Volta Regional Commissioner
- In office January 1974 – 9 October 1975
- President: General I. K. Acheampong
- Preceded by: Col. E. O. Nyante
- Succeeded by: Lt. Colonel G. K. Amevor

Border Guard Unit Commander
- In office 1972 – January 1974
- President: Colonel I. K. Acheampong
- Preceded by: New position
- Succeeded by: Lt.General F. W. K. Akuffo

Chief Administrator, Korle Bu Hospital
- In office ???–1992
- Succeeded by: Commodore Pumpuni

Personal details
- Born: Ghana
- Died: Ghana
- Profession: Soldier
- Cabinet: National Redemption Council

Military service
- Allegiance: Ghana Armed Forces
- Branch/service: Border Guard Unit
- Rank: Colonel
- Commands: Border Guards Commander

= J. A. Kabore =

Ghanaian soldier and politician

Colonel John Augustine Kabore was a Ghanaian soldier and politician. He served as the Volta Regional Comissioner in the National Redemption Council (NRC) military government which ruled Ghana between January 1972 and October 1975.

==Military service==
Kabore served in the Ghana Armed Forces prior to going into politics.

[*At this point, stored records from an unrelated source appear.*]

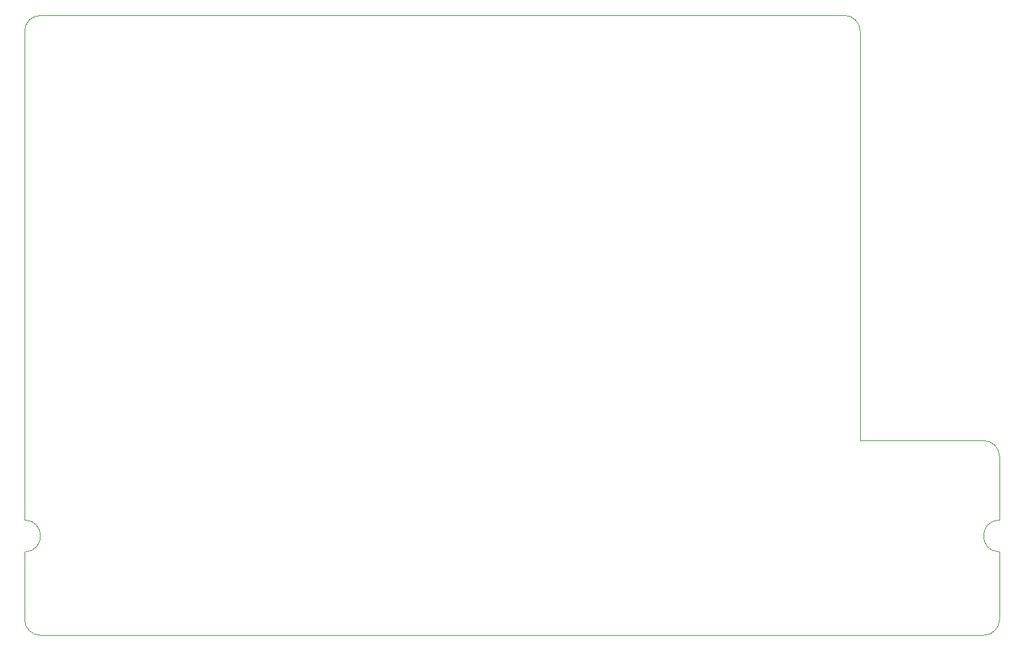
<source format=gbr>
%TF.GenerationSoftware,KiCad,Pcbnew,(5.1.10)-1*%
%TF.CreationDate,2021-11-18T18:33:26-06:00*%
%TF.ProjectId,NavBoard_Hardware,4e617642-6f61-4726-945f-486172647761,rev?*%
%TF.SameCoordinates,Original*%
%TF.FileFunction,Profile,NP*%
%FSLAX46Y46*%
G04 Gerber Fmt 4.6, Leading zero omitted, Abs format (unit mm)*
G04 Created by KiCad (PCBNEW (5.1.10)-1) date 2021-11-18 18:33:26*
%MOMM*%
%LPD*%
G01*
G04 APERTURE LIST*
%TA.AperFunction,Profile*%
%ADD10C,0.050000*%
%TD*%
G04 APERTURE END LIST*
D10*
X39649400Y-39903400D02*
G75*
G02*
X41681400Y-37871400I2032000J0D01*
G01*
X144297400Y-37871400D02*
X41681400Y-37871400D01*
X144297400Y-37871400D02*
G75*
G02*
X146329400Y-39903400I0J-2032000D01*
G01*
X146329400Y-92202000D02*
X146329400Y-39903400D01*
X162077400Y-92227400D02*
X146329400Y-92202000D01*
X162077400Y-92227400D02*
G75*
G02*
X164109400Y-94259400I0J-2032000D01*
G01*
X164109400Y-102387400D02*
X164109400Y-94259400D01*
X164109400Y-106451400D02*
G75*
G02*
X164109400Y-102387400I0J2032000D01*
G01*
X164109400Y-115087400D02*
X164109400Y-106451400D01*
X164109400Y-115087400D02*
G75*
G02*
X162077400Y-117119400I-2032000J0D01*
G01*
X41681400Y-117119400D02*
X162077400Y-117119400D01*
X41681400Y-117119400D02*
G75*
G02*
X39649400Y-115087400I0J2032000D01*
G01*
X39649400Y-106451400D02*
X39649400Y-115087400D01*
X39649400Y-102387400D02*
G75*
G02*
X39649400Y-106451400I0J-2032000D01*
G01*
X39649400Y-39903400D02*
X39649400Y-102387400D01*
M02*

</source>
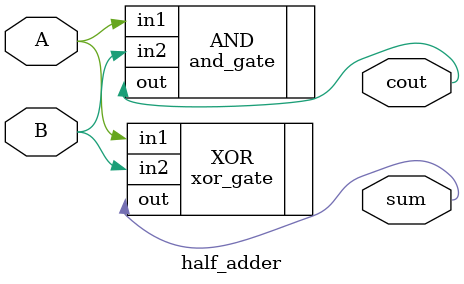
<source format=v>
`include "and_gate.v"
`include "xor_gate.v"

module half_adder(output sum, cout,
                  input A, B);

  xor_gate XOR (.out(sum), .in1(A), .in2(B));
  and_gate AND (.out(cout), .in1(A), .in2(B));

endmodule
</source>
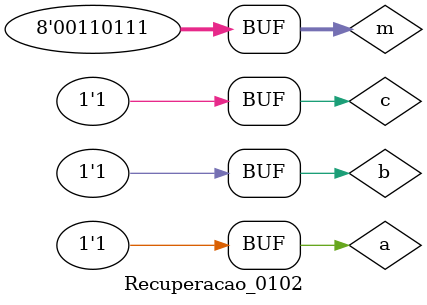
<source format=v>
/*
 Recuperacao_0102.v - v0.0. - 30 / 10 / 2022
 Autor    : Gabriel Vargas Bento de Souza
 Matricula: 778023
 */

/**
  Module f (a,b,c)
 */
module f (output s, 
          input a, b, c);

   wire w1, w2;

   or  OR__1 (s,a,w1);
   not NOT_1 (w2,c);
   and AND_1 (w1,w2,b);
endmodule // s = f (a,b,c)

/**
  Recuperacao_0102.v
 */
module Recuperacao_0102;
   reg  a, b, c;
   reg[7:0] m;
   wire s;
   
   // instancias
   f F_1 (s, a, b, c);
   
   // valores iniciais
   initial begin: start
      a=1'bx; b=1'bx; c=1'bx;                     
   end

   // parte principal
   initial begin: main
       $display("Gabriel Vargas Bento de Souza - 778023");
       $display("Recuperacao_01");
       $display("\n02. f(a,b,c)\n");

       // monitoramento
       $display(" m  a  b  c  s");
       $monitor("%2c %2b %2b %2b %2b", m, a, b, c, s);

       // sinalizacao
          a=0; b=0; c=0; m="0";
       #1           c=1; m="1";
       #1      b=1; c=0; m="2";
       #1           c=1; m="3";
       #1 a=1; b=0; c=0; m="4";
       #1           c=1; m="5";
       #1      b=1; c=0; m="6";
       #1           c=1; m="7";
   end
endmodule // Recuperacao_0102

/*
gabriel@desktop-ubuntu:~/Desktop/CC-PUC/2periodo/ARQ1/Tarefas/Recuperacao01$ vvp Recuperacao_0102.vvp
Gabriel Vargas Bento de Souza - 778023
Recuperacao_01

02. f(a,b,c)

 m  a  b  c  s
 0  0  0  0  0
 1  0  0  1  0
 2  0  1  0  1
 3  0  1  1  0
 4  1  0  0  1
 5  1  0  1  1
 6  1  1  0  1
 7  1  1  1  1

*/
</source>
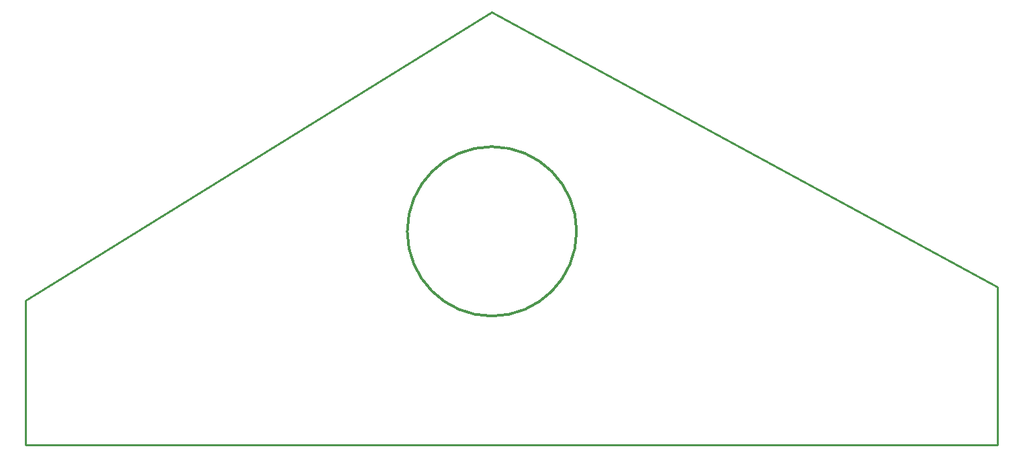
<source format=gm1>
%TF.GenerationSoftware,KiCad,Pcbnew,7.0.10*%
%TF.CreationDate,2024-03-27T08:56:45-04:00*%
%TF.ProjectId,back panel,6261636b-2070-4616-9e65-6c2e6b696361,rev?*%
%TF.SameCoordinates,Original*%
%TF.FileFunction,Profile,NP*%
%FSLAX46Y46*%
G04 Gerber Fmt 4.6, Leading zero omitted, Abs format (unit mm)*
G04 Created by KiCad (PCBNEW 7.0.10) date 2024-03-27 08:56:45*
%MOMM*%
%LPD*%
G01*
G04 APERTURE LIST*
%TA.AperFunction,Profile*%
%ADD10C,0.250000*%
%TD*%
%TA.AperFunction,Profile*%
%ADD11C,0.350000*%
%TD*%
G04 APERTURE END LIST*
D10*
X88507945Y-105705255D02*
X88507945Y-123962667D01*
X147289535Y-69394834D02*
X88507945Y-105705255D01*
X88507945Y-123962667D02*
X211070944Y-123962667D01*
X211070944Y-123962667D02*
X211070944Y-104003859D01*
X88507945Y-105705255D02*
X88507945Y-123962667D01*
D11*
X157991528Y-97031528D02*
G75*
G03*
X136648472Y-97031528I-10671528J0D01*
G01*
X136648472Y-97031528D02*
G75*
G03*
X157991528Y-97031528I10671528J0D01*
G01*
D10*
X211070944Y-104003859D02*
X147289535Y-69394834D01*
X147289535Y-69394834D02*
X88507945Y-105705255D01*
X211070944Y-104003859D02*
X147289535Y-69394834D01*
X88507945Y-123962667D02*
X211070944Y-123962667D01*
X211070944Y-123962667D02*
X211070944Y-104003859D01*
M02*

</source>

Part of his training was at the Royal Military Academy Sandhurst. After the Border Guard Unit of the Armed Forces was created, Kabore served as its first commander.

==Politics==
Following the 13 January 1972 coup-d'état, the NRC replaced the Progress Party government of Kofi Abrefa Busia. In January 1974, he was appointed the Volta Regional Commissioner in the military government. He served in this capacity until the NRC government was replaced by the Supreme Military Council (Ghana) on 9 October 1975. Kabore is considered by many as being very productive as the Volta Regional Minister.

==Health administration==
Kabore served as the Chief Administrator of the biggest hospital in Ghana, the Korle-Bu Teaching Hospital until 1992 when he was replaced by Commodore Kwame Pumpuni.

==Honours==
In December 2013, Kabore was awarded the Volta Heroes Awards posthumously along with six other persons by the Volta Heroes Foundation.

The Kabore Estates built during the era of the NRC government was named after him.

The Kabore School Complex which he established is also named after him.